CCADD is breaking the ground for biomedical natural language processing or NLP!
On January 22nd, 2021, CCADD was nominated by the Ministry of Food and Drug Safety to develop an NLP model that extracts core clinical information from unstructured data in the Korea Adverse Event Reporting System (KAERS). The total research fund amounts to two hundred million Korean won or a hundred and eighty thousand U.S. dollars. The project will be performed in collaboration with the Machine Intelligence lab in the Department of Electrical and Computer Engineering, Seoul National University (Prof. Gyo-Min Jung).
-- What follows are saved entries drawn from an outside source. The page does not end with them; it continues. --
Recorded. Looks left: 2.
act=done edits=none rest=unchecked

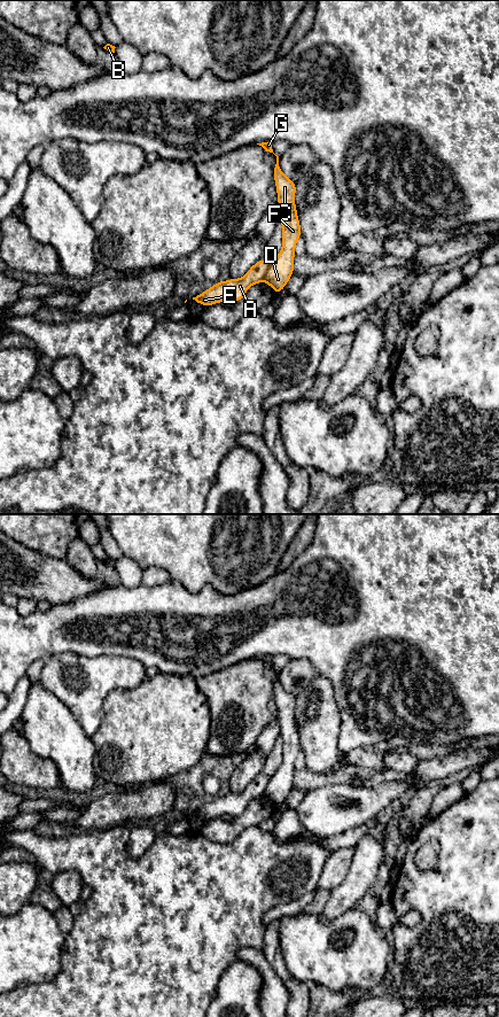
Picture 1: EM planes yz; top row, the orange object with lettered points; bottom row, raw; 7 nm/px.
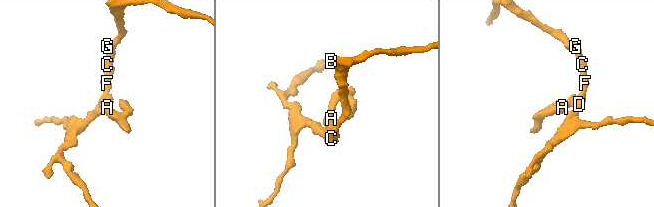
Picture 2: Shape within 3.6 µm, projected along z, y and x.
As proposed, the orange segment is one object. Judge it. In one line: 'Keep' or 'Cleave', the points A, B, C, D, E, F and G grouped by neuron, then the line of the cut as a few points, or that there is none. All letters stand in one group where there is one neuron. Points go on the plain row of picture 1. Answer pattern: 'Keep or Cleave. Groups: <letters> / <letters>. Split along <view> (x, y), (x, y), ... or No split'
Cleave. Groups: A E / B C D F G. Split along yz (270, 777), (263, 794)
For starters, CCADD will build a manually annotated dataset, which is indispensable to train and refine any machine learning algorithm including NLP. Next, CCADD plans to build the KAERS-BERT model, an NLP model specifically tuned to handle adverse drug events. The KAERS-BERT model will be pre-trained on KAERS text data, which then will be deployed to extract medical information from free texts, such as hand-written records of adverse events. Once complete, the KAERS-BERT model is expected to address many of the language ambiguities caused by the mixed use of English and Korean in medical domains already peppered with technical and medical jargons. The KAERS-BERT model will significantly improve the performance and the outcome of NLP tasks when extracting information from clinical notes written in English and Korean.
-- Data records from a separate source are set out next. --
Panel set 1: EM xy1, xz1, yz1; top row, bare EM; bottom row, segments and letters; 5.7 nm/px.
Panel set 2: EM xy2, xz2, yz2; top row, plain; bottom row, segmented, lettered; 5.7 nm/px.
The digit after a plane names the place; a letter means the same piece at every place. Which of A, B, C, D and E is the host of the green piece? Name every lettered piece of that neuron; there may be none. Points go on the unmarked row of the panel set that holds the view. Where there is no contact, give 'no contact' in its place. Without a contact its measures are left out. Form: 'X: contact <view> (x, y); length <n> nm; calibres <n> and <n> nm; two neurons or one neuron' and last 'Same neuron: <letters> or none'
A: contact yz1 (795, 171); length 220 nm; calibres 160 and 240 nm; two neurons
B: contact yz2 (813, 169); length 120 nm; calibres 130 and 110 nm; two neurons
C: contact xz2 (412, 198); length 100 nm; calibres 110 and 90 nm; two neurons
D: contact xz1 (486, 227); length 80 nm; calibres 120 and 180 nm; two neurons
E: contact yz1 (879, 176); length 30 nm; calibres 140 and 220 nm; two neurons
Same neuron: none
Prof. Howard Lee, the PI of the grant, congratulated the team, saying "The grant awarding is timely and important since it will help CCADD enter a new area of biomedical NLP." At the conclusion of this project, CCADD will once again have secured its place as the leading lab in the field of convergence science between medicine, drug development, and machine learning including NLP. "This certainly provides CCADD with a momentum to transform into a frontrunner in the field", Prof. Lee added.